TRANSFER OF PERSONAL DATA OUTSIDE THE EU
In case it’s needed to transfer data to subjects seated outside the European Union that have to process or access them, the Data Controller obtains the necessary guarantees so that the Data transfer is carried out in compliance with the provisions of Chapter V of the GDPR (verifying for example the possible suitability decision provided by the Personal Data Protection Authority – Garante -, verifying the possible certification of the third subject to the Privacy Shield or, otherwise, drawing up specific standard contractual provisions for the protection of data).
CHANGES TO THESE PRIVACY POLICIES
The Data Controller periodically controls its data protection and security policy and, if necessary, reviews it in connection with modification deriving from regulations or organization or dictated by the technological changes. In case the policy should be modified, the new version will be published on this page of the web site.

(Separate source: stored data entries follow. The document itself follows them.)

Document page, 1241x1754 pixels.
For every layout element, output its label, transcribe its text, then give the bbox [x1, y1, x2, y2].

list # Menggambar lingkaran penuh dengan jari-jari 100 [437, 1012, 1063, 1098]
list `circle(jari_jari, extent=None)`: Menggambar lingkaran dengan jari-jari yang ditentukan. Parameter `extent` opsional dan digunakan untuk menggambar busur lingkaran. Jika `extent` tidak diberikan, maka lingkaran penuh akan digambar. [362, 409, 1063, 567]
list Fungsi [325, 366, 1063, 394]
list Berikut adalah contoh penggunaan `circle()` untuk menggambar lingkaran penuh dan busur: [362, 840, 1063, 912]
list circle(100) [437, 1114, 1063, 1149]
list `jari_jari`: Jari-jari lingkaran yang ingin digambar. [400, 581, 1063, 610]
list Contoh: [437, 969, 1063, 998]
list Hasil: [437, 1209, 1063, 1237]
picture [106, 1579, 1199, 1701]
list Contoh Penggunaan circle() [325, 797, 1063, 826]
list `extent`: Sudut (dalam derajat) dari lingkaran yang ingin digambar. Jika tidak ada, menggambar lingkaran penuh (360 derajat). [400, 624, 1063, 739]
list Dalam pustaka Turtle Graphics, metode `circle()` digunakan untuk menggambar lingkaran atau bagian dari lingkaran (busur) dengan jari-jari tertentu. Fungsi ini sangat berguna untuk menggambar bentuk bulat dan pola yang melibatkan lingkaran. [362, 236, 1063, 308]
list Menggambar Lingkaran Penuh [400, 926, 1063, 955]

QUESTIONS, COMPLAINTS, SUGGESTIONS AND EXERCISE OF RIGHTS
Those who are interested in receiving further information, in contributing their suggestions or making complaints or disputes regarding our privacy policies, the way in which our Company processes personal data, as well as in asserting their rights under data protection legislation, may contact the Data Controller by writing to Sapori 1832, with registered office in Via Spadolini, 5 – 20141 Milan. or by sending an email to
LAW AND JURISDICTION
The interpretation and execution of these conditions are regulated by Italian law. The Court of Milan (Italy), will have exclusive jurisdiction for any dispute howsoever connected to these conditions. The Data Controller reserves the right to obtain urgent remedies from any Court, even abroad,in order to protect its interests and enforce its rights.